─── RECORDS TO USE ───
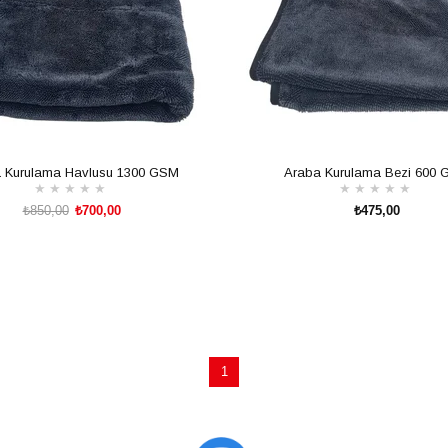
 Kurulama Havlusu 1300 GSM
Araba Kurulama Bezi 600
★
★
★
★
★
★
★
★
★
★
₺850,00
₺700,00
₺475,00
SEPETE EKLE
SEPETE EKLE
1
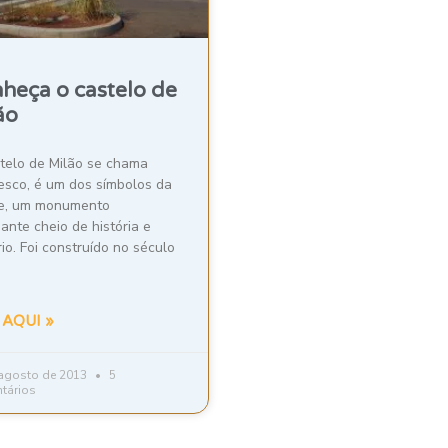
heça o castelo de
ão
telo de Milão se chama
esco, é um dos símbolos da
e, um monumento
nante cheio de história e
io. Foi construído no século
 AQUI »
 agosto de 2013
5
tários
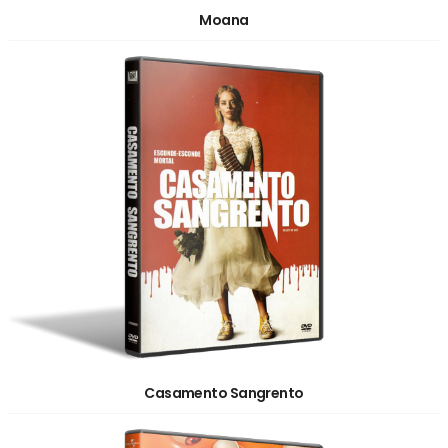
Moana
Casamento Sangrento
───
§ YOUR GOAL
Go through the records above and copy each line where "Kurulama" is found.

§ YOUR RESPONSE
 Kurulama Havlusu 1300 GSM
Araba Kurulama Bezi 600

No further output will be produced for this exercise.